Earlier today Congressman Ed Markey sought to score political points for renewables by referencing a monthly report on energy use (pdf) by the Energy Information Administration.
Here’s Markey:
Buried in a report issued by the U.S. Energy Information Administration are these facts: domestic production of renewable energy has now surpassed nuclear energy, and is swiftly gaining on oil. In their “Monthly Energy Review” released last week, the EIA said that in the first quarter of 2011, total domestic production of renewable energy (2.245 quadrillion BTUs of wind, solar, water, geothermal, biomass/biofuels) outpaced domestic production of nuclear energy (2.125 quadrillion BTUs).
While words and numbers can explain a lot, below is the applicable chart that shows trends in U.S. energy production since 1973. Nuclear energy surpassed renewable energy in the early 1990s and has been ahead for most of the last 20 years.
Primary Energy Production (Quadrillion Btu) p. 4
There’s a little bit more to the story, of course. The thing about using overall energy numbers is that it compares and includes production from all sectors. So while renewables have produced more energy than nuclear for the first three months of 2011, that number includes biofuels and biomass used in the industrial and transportation sectors. When we look at generation in the electric sector where nuclear actually competes, renewables produce about half as much electricity as nuclear. Renewables still have a long way to go to match nuclear’s electric generation. See chart below and pages 94 and 95 from EIA.
Electricity Net Generation (Billion Kilowatt-hours)
Back to the Congressman:
The [EIA] report comes after years of nuclear energy boosters continually suggesting that a “nuclear renaissance” was just around the corner
Hmm, it might be good for the Congressman to read more of the EIA report before making this claim. A full read shows that U.S. nuclear stations broke their record in 2010 for most generation in a year, p. 115 (pdf). The nuclear industry continues to pump more megawatt-hours on the grid even with the same number of units.

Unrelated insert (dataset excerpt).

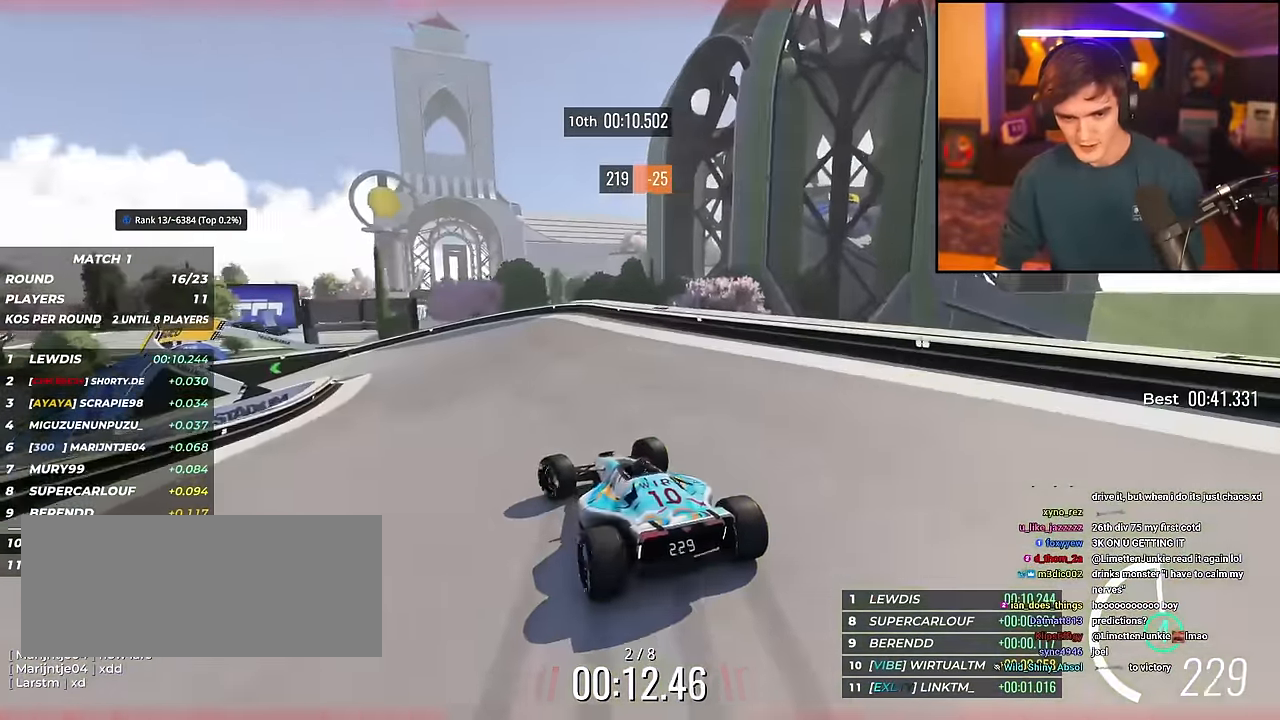
{"keys": ["left", "up"], "events": [[183, "brake", "up"]]}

But the number is about to change. Here are pictures of nuclear construction going on around the country.
Vogtle 3 and 4
Watts Bar 2
V.C. Summer 2 and 3
Looks like the industry is alive, kicking and growing.
Back to politics from the Congressman:
The [EIA] report comes ahead of a week when House Republicans will put a 2012 energy spending bills [sic] to a vote in the House of Representatives that prescribes devastating cuts to clean energy while actually increasing investments in coal, natural gas, nuclear, and other traditional technologies.
While I don’t know all of the specifics of the new energy spending bill, I’m reminded of the American Recovery and Reinvestment Act (ARRA) that passed in 2009. Wikipedia notes that ARRA provided $27.2 billion for “energy efficiency and renewable energy research and investment” while excluding incentives for nearly all other so-called traditional technologies.
So if the nuclear and fossil industries don’t want folks to see the EIA report because renewables are apparently taking over, it looks like the Congressman’s news release is trying to hide the billions in loan guarantees, production tax credits, grants, etc. made available to renewables in a previous stimulus bill…
Comments
In terms of primary energy, hydro is dwarfed by biomass (which includes biofuels added to petroleum, i.e., ethanol), which accounts for almost half of the figure for "renewable" energy. When only electricity generation is considered, hydro makes up the lion's share of the "renewables."
For now. After all, one of the arguments for new nukes is all the plug-in-hybrids we'll be driving.